═════ Material for the task ═════
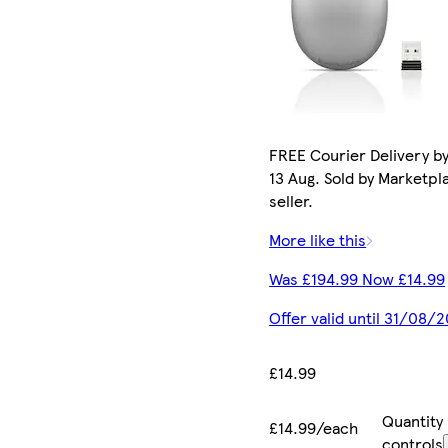
FREE Courier Delivery b
13 Aug. Sold by Marketpl
seller.
More like this
Was £194.99 Now £14.99
Offer valid until 31/08/
£14.99
Quantity
£14.99/each
controls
═════
Task goal: Return the full listing exactly as written, without any of its images.

Task output:
FREE Courier Delivery b
13 Aug. Sold by Marketpl
seller.
More like this
Was £194.99 Now £14.99
Offer valid until 31/08/
£14.99
Quantity
£14.99/each
controls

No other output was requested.